Switching out a crumbling tunnel while keeping trains on time

With a train passing every 10-15 minutes, 24/7, the CN rail line through the Turcot interchange is one of the busiest in Montreal. Disrupting the railway for any amount of time would throw the city and its commuters in a tailspin. With no other options and a crumbling bridge at hand, the city’s transport ministry MTQ was at a loss.

 Mammoet was the only service provider able to engineer a solution that would keep the rail line operating with minimal interference to its timetable. In essence, the approach proposed cutting loose the tunnel in sections that would then be bolted to a gantry positioned on SPMTs. This made it possible to cart them away for demolition offsite – all the while minimizing disruption to train schedules.

For each tunnel section, one night was spent to bolt it to Mammoet’s gantry on SPMTs and cut it loose. The next night, as soon as the railway operator had given the signal, the tunnel section was driven across the rail lines and over to the laydown point for demolition.
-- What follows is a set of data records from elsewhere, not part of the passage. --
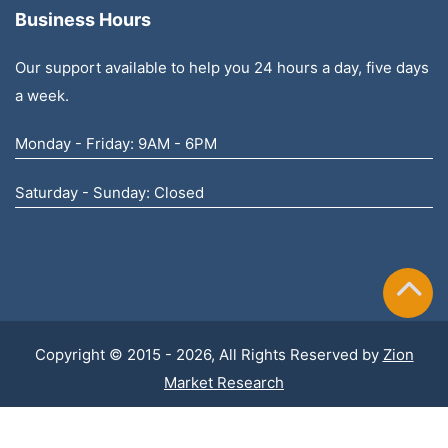
Business Hours
Our support available to help you 24 hours a day, five days
a week.
Monday - Friday: 9AM - 6PM
Saturday - Sunday: Closed
Copyright © 2015 - 2026, All Rights Reserved by
Zion
Market Research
 Careful planning and uniquely customized tools enabled Mammoet to clear the tunnel in nine 1,070 ton sections. Each was precisely and safely removed from the railway within a maximum of 17-minutes every time. Ultimately, the tunnel structure was safely removed and demolished offsite while the rail line remained active, and the largest transport construction project in Québec’s history could, itself, stay right on track.